- **Direction A**:
Answer these questions about the detector workflow example, marking each answer (i), (ii) or (iii):
(i) Which class is imported from menelaus.data_drift?
(ii) What window size is passed to KdqTreeStreaming?
(iii) In the concept drift loop, what value is given for y_pred?
- **Direction B**: Print the part of the detector workflow example starting at "detector = ADWINAccuracy()" and ending at "df.columns != 'rain'], y_true=None, y_pred=None)".
- **Direction C**: Carry on the detector workflow example from the point where it stops.

Generally, the workflow for using a detector, given some data, is as follows:

from menelaus.concept_drift import ADWINAccuracy
from menelaus.data_drift import KdqTreeStreaming
from menelaus.datasets import fetch_rainfall_data
from menelaus.ensemble import StreamingEnsemble, SimpleMajorityElection


# has feature columns, and a binary response 'rain'
df = fetch_rainfall_data()


# use a concept drift detector (response-only)
detector = ADWINAccuracy()
for i, row in df.iterrows():
    detector.update(X=None, y_true=row['rain'], y_pred=0)
    assert detector.drift_state != "drift", f"Drift detected in row {i}"


# use data drift detector (features-only)
detector = KdqTreeStreaming(window_size=5)
for i, row in df.iterrows():
    detector.update(X=df.loc[[i], df.columns != 'rain'], y_true=None, y_pred=None)
    assert detector.drift_state != "drift", f"Drift detected in row {i}"

- **Data extract**:
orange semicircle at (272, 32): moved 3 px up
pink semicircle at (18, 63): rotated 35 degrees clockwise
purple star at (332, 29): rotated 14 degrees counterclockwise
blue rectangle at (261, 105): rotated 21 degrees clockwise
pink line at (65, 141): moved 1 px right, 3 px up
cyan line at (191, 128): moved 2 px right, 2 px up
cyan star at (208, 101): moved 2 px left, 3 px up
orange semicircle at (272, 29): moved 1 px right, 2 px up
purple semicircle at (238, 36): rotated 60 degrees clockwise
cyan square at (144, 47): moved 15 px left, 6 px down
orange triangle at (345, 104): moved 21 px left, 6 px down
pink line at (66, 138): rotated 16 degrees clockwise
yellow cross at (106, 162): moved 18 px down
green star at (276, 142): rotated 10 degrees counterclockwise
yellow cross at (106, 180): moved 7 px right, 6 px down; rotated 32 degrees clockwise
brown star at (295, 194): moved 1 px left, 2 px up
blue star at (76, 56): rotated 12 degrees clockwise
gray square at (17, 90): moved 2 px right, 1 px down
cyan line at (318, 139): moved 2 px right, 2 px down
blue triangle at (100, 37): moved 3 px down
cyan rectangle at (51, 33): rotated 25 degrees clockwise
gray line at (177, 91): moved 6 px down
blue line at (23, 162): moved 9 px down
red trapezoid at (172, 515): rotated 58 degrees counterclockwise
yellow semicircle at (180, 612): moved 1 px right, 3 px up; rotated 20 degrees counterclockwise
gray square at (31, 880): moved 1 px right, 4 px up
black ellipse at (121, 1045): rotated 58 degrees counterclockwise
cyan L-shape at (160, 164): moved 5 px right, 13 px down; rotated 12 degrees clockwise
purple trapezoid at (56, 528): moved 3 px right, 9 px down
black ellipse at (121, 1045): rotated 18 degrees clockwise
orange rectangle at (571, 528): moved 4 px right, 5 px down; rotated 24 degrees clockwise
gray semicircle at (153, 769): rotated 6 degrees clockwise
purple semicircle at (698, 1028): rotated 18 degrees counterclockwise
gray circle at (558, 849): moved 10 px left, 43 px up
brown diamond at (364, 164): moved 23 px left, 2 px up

- **Final result A**:
(i) KdqTreeStreaming
(ii) 5
(iii) 0

- **Final result B**:
detector = ADWINAccuracy()
for i, row in df.iterrows():
    detector.update(X=None, y_true=row['rain'], y_pred=0)
    assert detector.drift_state != "drift", f"Drift detected in row {i}"


# use data drift detector (features-only)
detector = KdqTreeStreaming(window_size=5)
for i, row in df.iterrows():
    detector.update(X=df.loc[[i], df.columns != 'rain'], y_true=None, y_pred=None)

- **Final result C**:
# use ensemble detector (detectors + voting function)
ensemble = StreamingEnsemble(
  {
    'a': ADWINAccuracy(),
    'k': KdqTreeStreaming(window_size=5)
  },
  SimpleMajorityElection()
)

for i, row in df.iterrows():
    ensemble.update(X=df.loc[[i], df.columns != 'rain'], y_true=row['rain'], y_pred=0)
    assert ensemble.drift_state != "drift", f"Drift detected in row {i}"

As a concept drift detector, ADWIN requires both a true value (y_true) and a predicted value (y_predicted) at each update step. The data drift detector KdqTreeStreaming only requires the feature values at each step (X). More detailed examples, including code for visualizating drift locations, may be found in the examples directory, as stand-alone python scripts. The examples along with output can also be viewed on the RTD website.

Contributing

Install the library using the [dev] option, as above.

Testing

Unit tests can be run with the command pytest. By default, a coverage report with highlighting will be generated in htmlcov/index.html. These default settings are specified in setup.cfg under [tool:pytest].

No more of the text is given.